Berta reconheceu um dia que não obrigara impunemente o espírito a pensar a todo o instante em Jorge.
Assustou-a a descoberta, mas o efeito já não podia evitá-lo. Inquieta com os novos sentimentos que lhe invadiam o coração e a levavam a estas vagas apreensões, àquelas tristezas que tão frequentes lhe estavam sendo, não era outro o motivo da distracção com que escutara a mãe e da melancolia em que se deixou ficar à janela, depois que ela saiu.
De repente estremeceu.
Jorge, que já não procurava ocultar-se nas visitas que fazia a Tomé, e dava aos seus actos uma publicidade mais conforme com o seu carácter, acabara de entrar no pátio da Herdade, e, desmontando-se, prendia o cavalo, em que viera, ao esteio da ramada.

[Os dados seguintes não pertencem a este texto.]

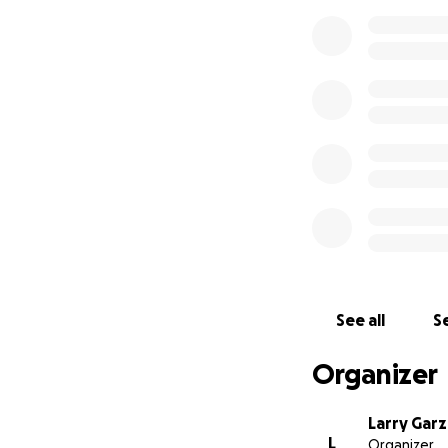
See all
Se
Organizer
Larry Garz
L
Organizer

Alguns criados, que andavam por ali, ocupados em diversos serviços da lavoura, descobriram-se ao vê-lo entrar. Jorge cortejou-os com afabilidade e passou a interrogá-los sobre pormenores do trabalho em que eles se entretinham. Os homens davam-lhe as informações pedidas com os maiores sinais de deferência.

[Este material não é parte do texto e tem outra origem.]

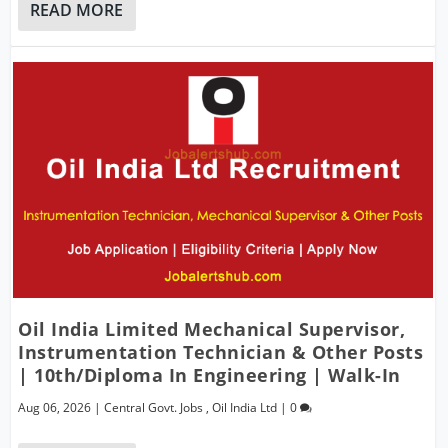
READ MORE
Oil India Limited Mechanical Supervisor,
Instrumentation Technician & Other Posts
| 10th/Diploma In Engineering | Walk-In
Aug 06, 2026
|
Central Govt. Jobs
,
Oil India Ltd
|
0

Depois Jorge subiu lentamente as escadas que conduziam à sala onde estava Berta. Ao vê-lo subir o primeiro degrau, ela tentou retirar-se; mas susteve-a uma inexplicável hesitação e, quando Jorge abriu a porta, ainda a encontrou na sala.

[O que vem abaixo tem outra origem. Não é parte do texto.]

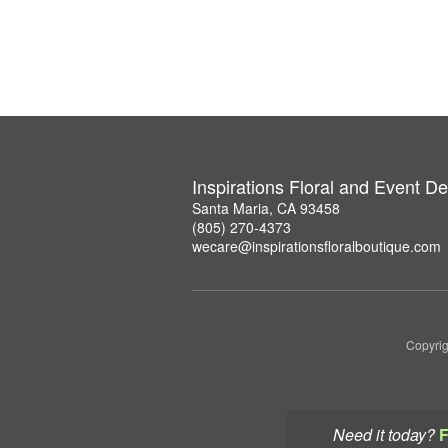
Inspirations Floral and Event D
Santa Maria, CA 93458
(805) 270-4373
wecare@inspirationsfloralboutique.com
Copyrig
Need it today?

O olhar de Jorge desviou-se de Berta, como se contrariado com a sua presença.
- Vim talvez importuná-la? Perdoe. Ignorava que a acharia aqui - disse Jorge com aparente placidez.
Berta não estava menos constrangida ao responder-lhe:
- Importunar-me? De maneira alguma... Eu é que sinto que meu pai não esteja em casa, que é decerto quem o Sr. Jorge procurava.
- Ah! seu pai não está em casa?
- Não; saiu agora mesmo.
Berta não ousou dizer para onde.
O nome da Casa Mourisca recordaria a cena do jantar, e Berta tremia de recordá-la diante de Jorge.